Kissinger’s shadow haunted him. On July 9, 1971, Kissinger was supposed to be resting in northern Pakistan. But comfort is something that tempts others. He secretly took off for China, bringing with him his knowledge of the country he was visiting and the drivers of its history and present. He also carried with him a complete understanding of the brilliant man he would meet, in addition to his intellectual arsenal, his precise knowledge of the details of complex files, and the skill of gaining the trust of others and suggesting that he was capable of granting and obstructing.

Marathon conversations took place between brilliant people, during which Kissinger asked Chinese Prime Minister Xuanlai to extend an invitation to President Richard Nixon to visit the Chinese continent, which was openly hostile to imperialism and considered it a “paper tiger.” The result was Nixon’s visit to China in February 1972, which constituted a coup in the international balance of power. The Soviet Union had no choice but to take the path of détente with the West, which Kissinger believed would lead to the decline of the Soviet Empire.

In the talks, Blinken confirmed that Xi Jinping is not in a rush to confront America, but he does not want to see Putin lose because his defeat deepens Taiwan’s alienation.

On the plane that took him to the Middle East, Blinken turned to his watch. The current situation is difficult and dangerous. The echoes of the massacres in Gaza reached the heart of American universities. The Biden administration was quick to support Israel in the wake of the Al-Aqsa Flood, but seven months of killing is beyond tolerance. The American machine intercepted Iranian missiles and drones, but some of them reached Israeli territory.

The Netanyahu government responded with a programmed strike also deep inside Iran. Who guarantees the ability to continue pulling the strings? What if the Middle East woke up to a total collapse? America does not hold back anything from Netanyahu, but the man is behaving like a wounded warrior.
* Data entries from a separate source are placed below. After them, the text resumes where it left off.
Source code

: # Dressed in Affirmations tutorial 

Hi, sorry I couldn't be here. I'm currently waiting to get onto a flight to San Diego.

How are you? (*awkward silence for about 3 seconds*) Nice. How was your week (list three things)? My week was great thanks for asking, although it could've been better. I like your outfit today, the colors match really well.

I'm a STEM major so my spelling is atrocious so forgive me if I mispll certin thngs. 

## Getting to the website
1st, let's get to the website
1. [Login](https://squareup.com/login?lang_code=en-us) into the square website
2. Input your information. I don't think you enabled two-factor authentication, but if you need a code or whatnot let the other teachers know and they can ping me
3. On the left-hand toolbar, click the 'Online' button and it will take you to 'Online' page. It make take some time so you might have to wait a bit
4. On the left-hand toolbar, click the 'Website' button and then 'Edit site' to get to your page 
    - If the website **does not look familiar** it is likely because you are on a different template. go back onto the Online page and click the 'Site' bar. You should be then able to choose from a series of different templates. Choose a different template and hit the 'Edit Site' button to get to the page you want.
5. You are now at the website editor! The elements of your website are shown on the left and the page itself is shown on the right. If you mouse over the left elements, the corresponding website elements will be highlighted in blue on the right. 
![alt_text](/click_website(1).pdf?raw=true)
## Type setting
If he carries out his threat to invade Rafah, the fires are likely to expand.

Once again, Kissinger’s shadow haunts him. He seized the 1973 war. He supported Israel, but practically imposed the option of negotiation as the only way out. He launched his “shuttle diplomacy” and used the arsenal of realism, ingenuity, and moving cards with Anwar Sadat and Hafez al-Assad, and the result was two agreements to resolve the conflict. The Egyptian side’s agreement changed the scene in the Arab-Israeli conflict and later opened the door to Camp David and Egypt’s exit from the military aspect of the war.

Tragic situations require exceptional decisions and men who are skilled at creating destinies at turning points. Can Blinken open the door to a path that leads to an independent Palestinian state? Such a step would bring a major change to the scene in the Middle East.

America will thus compensate for the historical mistake it committed when it allowed successive Israeli governments to assassinate the Oslo Accords and ignore the importance of Yasser Arafat’s involvement in it, as well as disregarding the Arab Peace Initiative.

Half a century after Kissinger’s tour in the Middle East, Blinken’s plane is on the move. Removing the injustice done to the Palestinian people will constitute a major coup that redraws the boundaries of roles, including the roles of Iran, Türkiye, Russia, and China.

A comprehensive peace will give the terrible Middle East a chance to focus on development, combat poverty and terrorism, and address the misery of living in tents. Can Blinken leave his mark on history as Kissinger did in more than one place, including the negotiations to withdraw from Vietnam?